(Liana Levi, 160 pages, 2019)
Ironic, feminist, delightfully unpredictable. —Le Figaro
In a Grenoble hospital, Leone Acampora, a local mafioso, has slipped into an irreversible coma. His devoted wife, Michèle, has been notified that the end is near. She now sits by his side, reflecting lovingly on their forty-five-year marriage. All in all, it was a good one, during which she fully enjoyed the advantages, and to a lesser degree the incidental unpleasantness, of being married to the mob. Besides, she has been an exemplary and loyal wife—at least as far as her husband knows.
But Michèle is in for a rude awakening. The comatose Leone left her a letter graciously informing her that he has no intention of traveling solo in the afterworld, but she should not worry. He has taken care of everything.
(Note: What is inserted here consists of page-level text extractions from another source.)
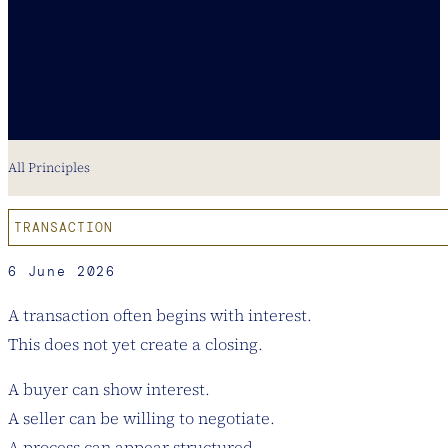
All Principles
TRANSACTION
6 June 2026
A transaction often begins with interest.
This does not yet create a closing.
A buyer can show interest.
A seller can be willing to negotiate.
A process can appear structured.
The hit man he hired assured him that her death would be painless.
Michèle is not the type of woman to die without a fight. She is determined to live, and after failing to solve the problem on her own, she calls her two daughters to her rescue. The three women are now engaged in a race against time. They must identify the hit man before he finds his prey.
Dina and Alissia are well aware of their father’s line of business, but each has responded to it differently. For Dina, it has been a struggle. It is not easy to wonder, every time a bank is robbed, whether your family is involved. To assuage her guilt, Dina chose a career in humanitarian aid, and now works for an NGO called Major Emergencies. At this time, though, she is in a state of heightened vulnerability, unhappy in love and disillusioned with her job.
Contrary to Dina, Alissia has fully embraced her father’s legacy. Initially she intended to become a paramedic, but she wisely shifted to another specialty. No more fishy pizza parlors for laundering money. Now she owns a respectable pharmacy, the perfect cover for behind-the-counter activities. She even developed her own approach to cope with the stress of the job. Cultivating a serene mind is crucial when one deals kilos of hashish and cocaine, and when one is facing a new wave of competitors treading on her turf.
Alissia thus takes the initiative to send her mother to a remote villa in the mountains while planning her transfer to a more secure and permanent location. But, self-confident by nature, she fails to take into account that Leone possesses one crucial advantage: He is a father well acquainted with his two daughters’ strengths and weaknesses. And he knows that Dina is the weakest link.
With Mafiosas, Pascale Dietrich offers a refreshing take on the mafia story. Her choice of setting departs from the genre’s convention; we discover a grittier Grenoble, with its drug-invested low-income high-rises set against the majestic backdrop of the Alps. The three protagonists, each in her own way, subvert the roles they are expected to play. Michèle will not be a passive victim. Alissia uses this crisis to redraw the rules. She will not let her future be dictated by aging godfathers playing cards in retirement homes, nor be passed over for leadership because she is a woman. As for Dina, who has always felt oppressed by the omerta, the rule of silence, transgressing the old ways will take another turn. Subtly feminist, Mafiosas is a delightful read, laced with sardonic humor and peppered with memorable scenes.
Pascale Dietrich is a writer and a sociologist. She has published short stories in magazines as well as short novels exploring the thriller genre, such as Le Homard (Éditions In8, 2013) and Une île bien tranquille (Liana Levi, 2016).